According to the Committee to Protect Journalists, 70 journalists were killed in direct relation to their work in 2012, and of that number, 32 were murdered. The organization says it was one of the deadliest years on record for reporters.
Tara Sonenshine is the Under Secretary of State for Public Diplomacy and Public Affairs at the US Department of State. She says that governments around the world should make developing and supporting independent journalism a top priority.
“It takes work and resources and training and ethics and an enabling environment. Just as you need an enabling environment for economic growth or for democratic transition, you need an enabling environment for media development,” she said. “It’s its own development sector and we haven’t always seen it in those terms.”
Sonenshine added that media freedom isn’t just important – it’s necessary.
“Information is as basic to me as water and air because without it, you are trapped,” she said.

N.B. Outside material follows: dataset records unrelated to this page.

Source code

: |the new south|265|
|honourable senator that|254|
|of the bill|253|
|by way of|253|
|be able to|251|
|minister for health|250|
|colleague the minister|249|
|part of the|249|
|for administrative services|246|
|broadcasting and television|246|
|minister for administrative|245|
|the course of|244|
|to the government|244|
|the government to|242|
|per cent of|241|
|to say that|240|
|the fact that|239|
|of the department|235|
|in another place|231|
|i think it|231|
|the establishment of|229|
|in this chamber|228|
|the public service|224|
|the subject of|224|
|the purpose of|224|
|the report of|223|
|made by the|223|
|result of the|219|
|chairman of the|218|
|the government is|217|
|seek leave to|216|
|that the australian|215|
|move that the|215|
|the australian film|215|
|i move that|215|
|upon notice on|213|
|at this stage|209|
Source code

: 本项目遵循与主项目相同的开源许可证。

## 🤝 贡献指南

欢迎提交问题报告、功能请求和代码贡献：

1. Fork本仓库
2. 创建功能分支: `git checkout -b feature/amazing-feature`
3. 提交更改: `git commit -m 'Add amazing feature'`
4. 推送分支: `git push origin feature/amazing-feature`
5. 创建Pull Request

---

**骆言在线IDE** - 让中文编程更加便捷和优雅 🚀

Experts claim that many countries prefer their citizens not to have this information. As Senior Government Fellow at Human Rights First, Sonni Efron says that many journalists suffer in their line of work, and she noted the killing of Isaiah Diing Abraham Chan Awuol in South Sudan last December.
“Obviously, people have faced illegal detention, beatings and assassinations. As I’m sure your listeners know, last December Isaiah Diing Abraham Chan Awuol was assassinated in front of his home,” she said. “These attacks and murders of journalists have a profound chilling effect on the free flow of information that is so important to all countries, but especially to the development of new democracy like South Sudan.”
No suspects have ever been apprehended for Diing’s murder.
Efron says the chilling effect on journalism is particularly concerning as more and more people consume their information through mobile phones and other electronic devices.
“So, digital repression is really a threat in a range of ways that haven’t been fully recognized yet. Of course, governments are very worried now about what people are tweeting and what people are blogging,” she said. “But in order to really solve the problems that all of us face together, we have to have a healthy public debate.”
A healthy public debate will have far-reaching positive effects for South Sudan, according to Efron.
“I think that a healthy, free media, where journalists can practice their profession without fear of repression or attack or god forbid, even murder is something that’s going to be in the interest of South Sudan as a country as it matures,” she said. “It’s going to be of course useful to the South Sudanese people but it’s also going to be good for South Sudan’s position in the world.”
The United Nations Educational, Scientific and Cultural Organization has designated May 3 as World Press Freedom Day to shine a spotlight on violations of press freedom and to pay tribute to journalists who have lost their lives in the line of duty.